A pair must completely cover each other. I do not know why I can not find a pair in high latitude by less that 1 or 2 days differences in temporal baseline. As I know when somebody is working on high latitute, then he/she must find a pair by less than 12 days differences in temporal baseline. Am I right?
My area is Hailuoto island, Finland.

Those two products in the initial post are from the same datatake, ie they were acquired one after the other as the satellite flew overhead. The acquisition times indicate so.
The consequence is that the two products don’t overlap. The image footprint on the left in your screenshots is just a rough approximation of where the image is.

If you go to high latitudes you can indeed find places that are observed more than once per day, but not in repeat tracks (the relative orbit number of the two products will be different). If you need repeat tracks you have to wait 12 days (S1A or S1B alone) or 6 days (S1A+S1B) whether you are in the pole or in the equator.

please do not cross-post the same questions over various topics.

Yes. Thank you. It means, if I want to do interferometry, I must have
repeat tracks?

Depends a bit on your aim.
To my experience, only single-track data worked for me in SNAP so far.
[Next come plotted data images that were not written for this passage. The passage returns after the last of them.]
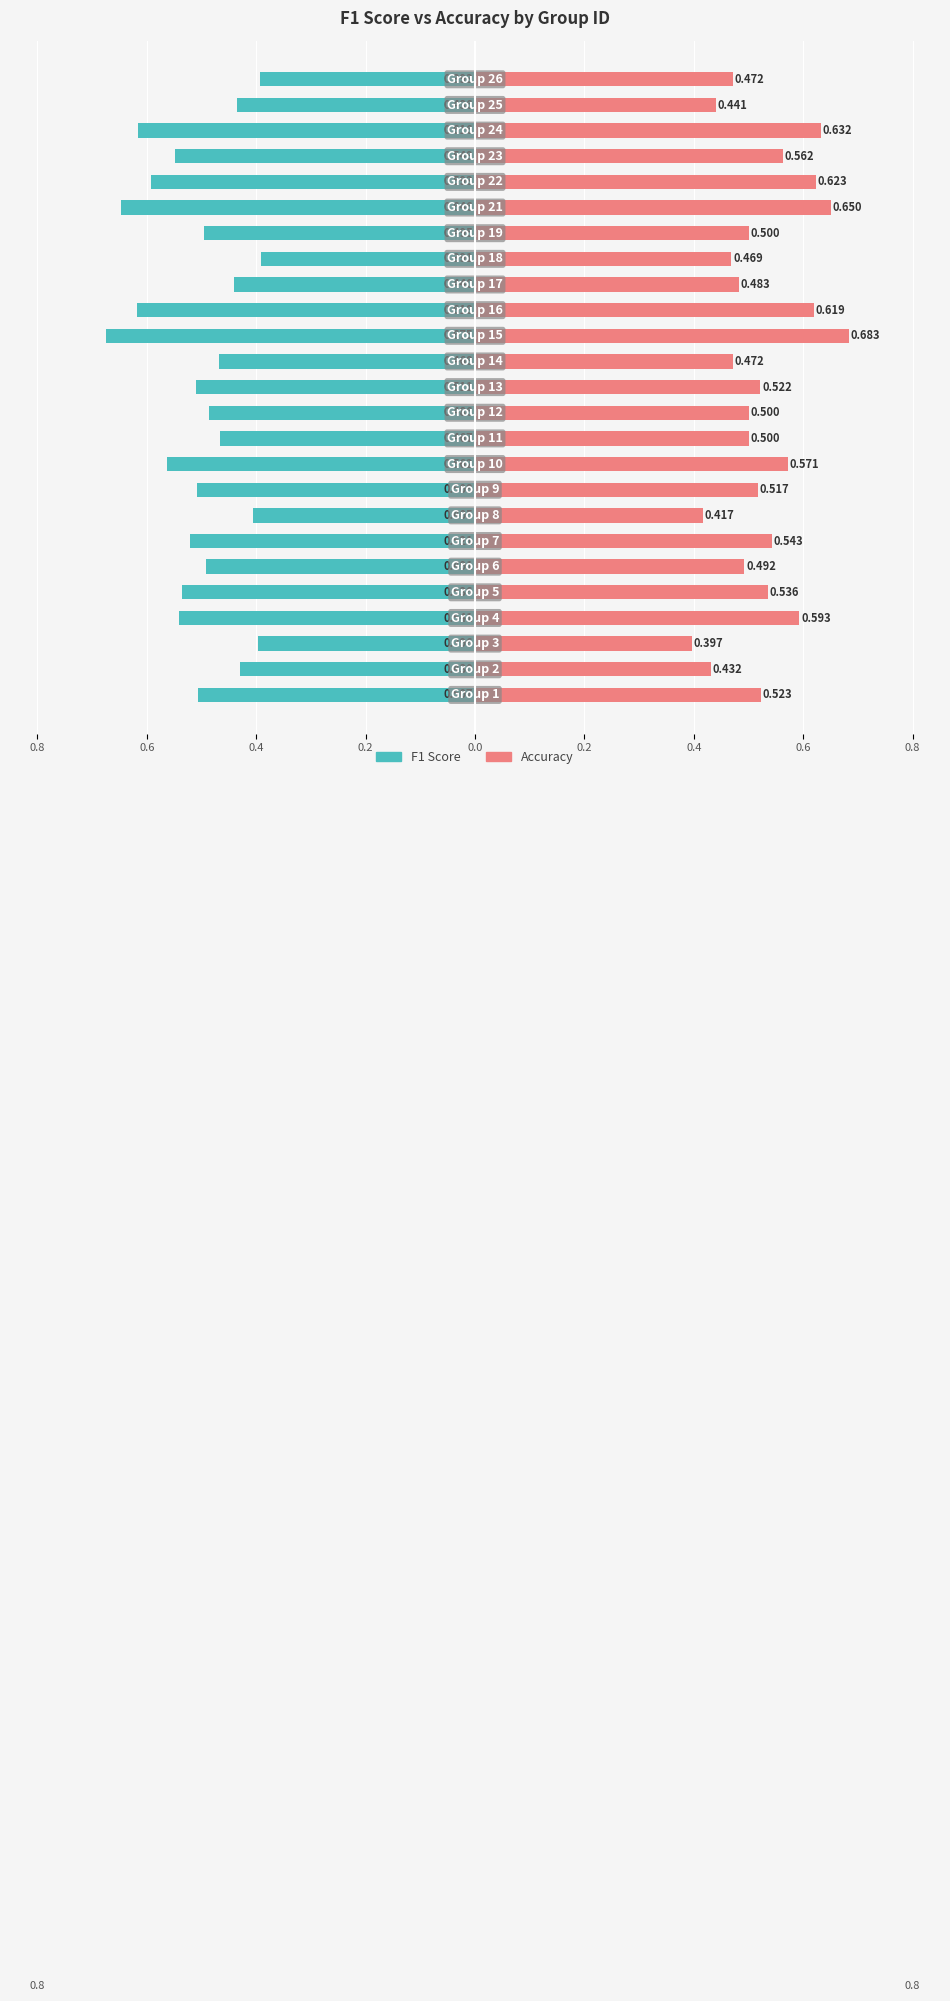

What is the difference between the maximum and minimum values in the accuracy series?

0.3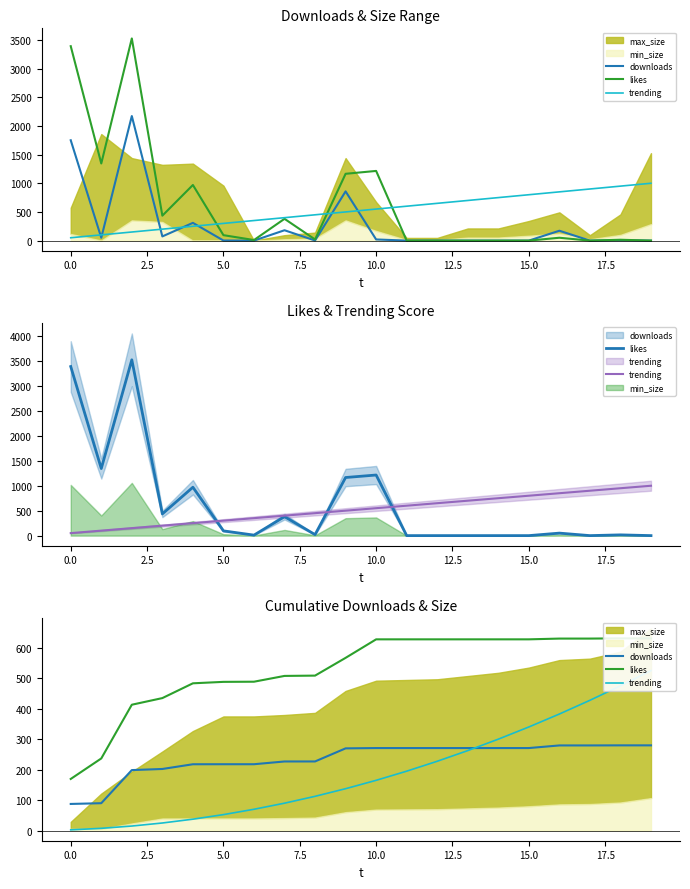

True or false: downloads and likes cross at least once.

False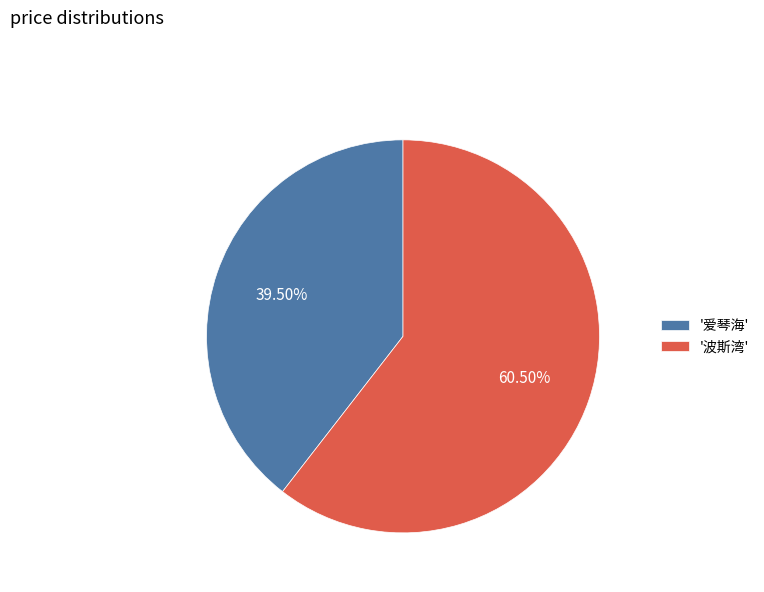

What is the smallest slice in the pie chart?

'爱琴海'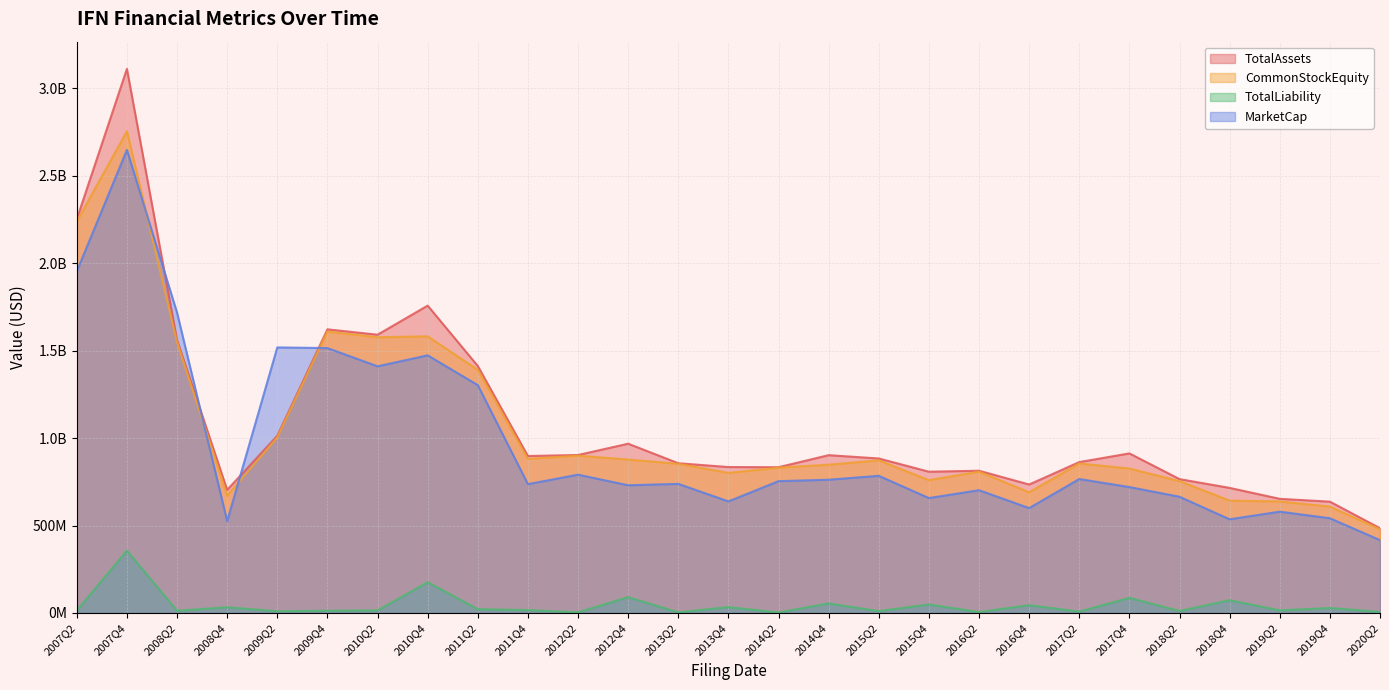

Which label corresponds to the largest value in the chart?

2007Q4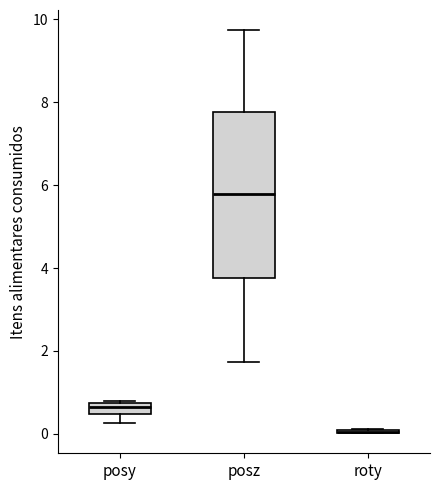

Where does the upper whisker of the box for posz end on the y-axis? The values are not printed on the chart, so give them approximately, as read against the axis.

9.8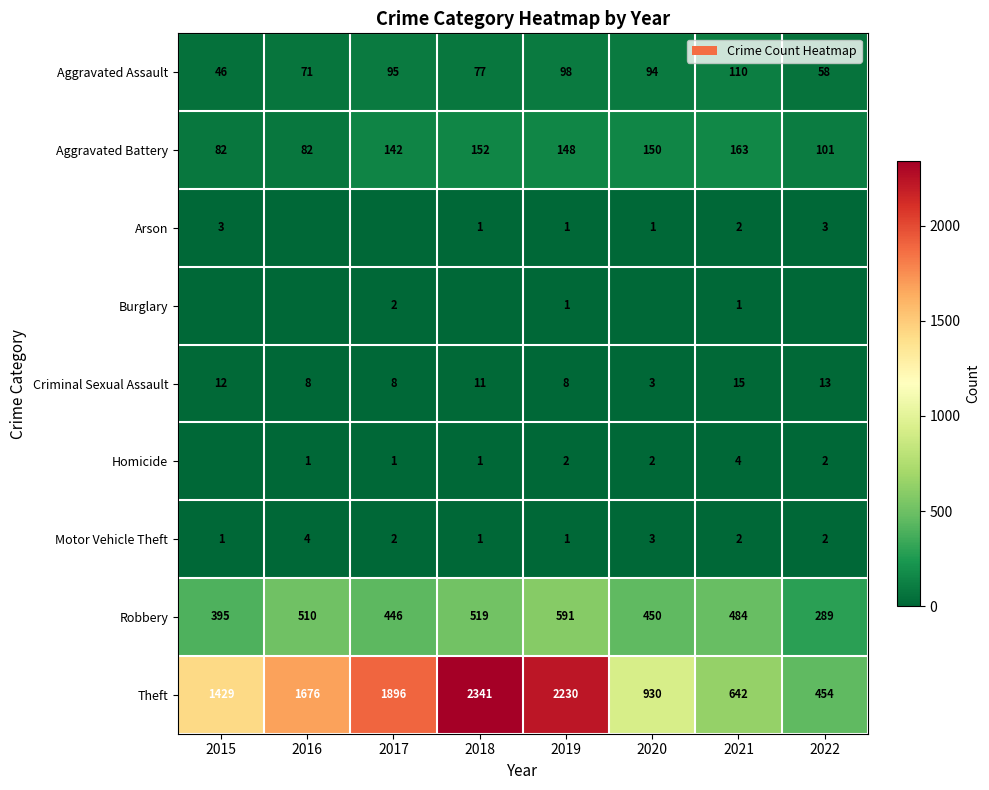

Which category has the highest value in the Motor Vehicle Theft series?

2016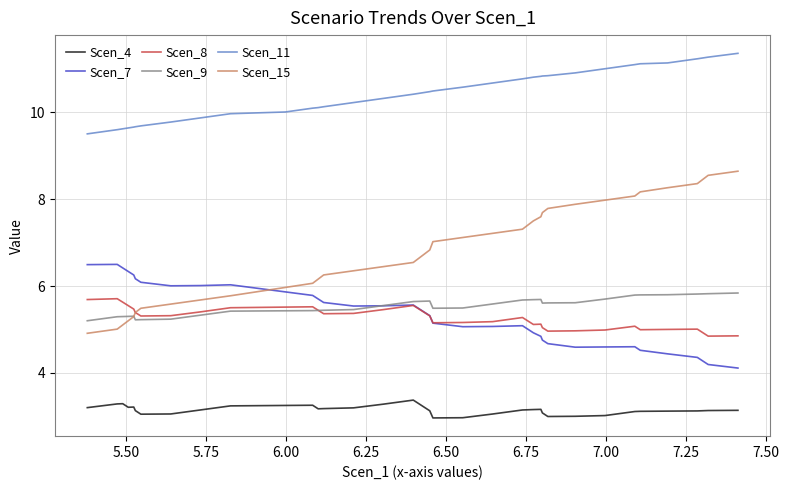

True or false: Scen_11 and Scen_15 intersect in this chart.

False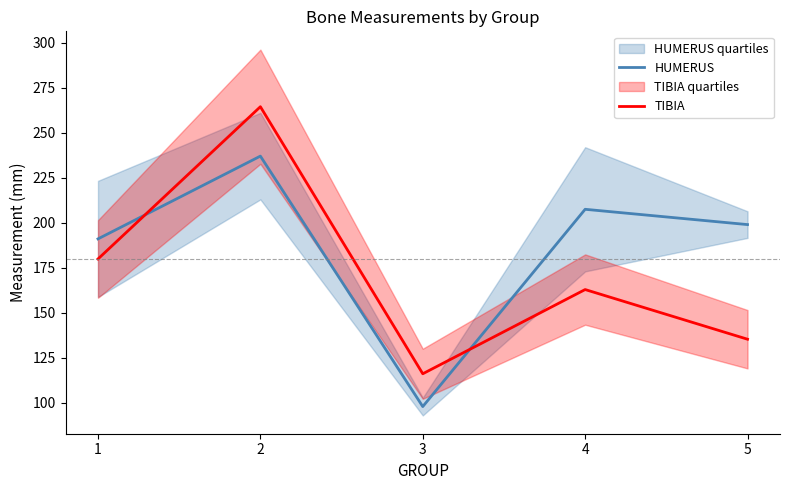

What is the sum of all TIBIA values?

858.2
Interferometry with the baseline orthogonal to the velocity vector is sometimes referred to as cross-track interferometry(CTI), and is used for measuring height variations. Interferometry with the baseline aligned with the velocity vector is referred to as along-track interferometry (ATI), and is used for measuring temporal changes in the SAR scene, e.g. velocity field mapping of waves, glaciers, and so forth. ATI systems typically place two apertures along the side of the platform, one fore and one aft. If the data is obtained by two-pass operation along the same flight path, it is called repeat-pass interferometry (RTI).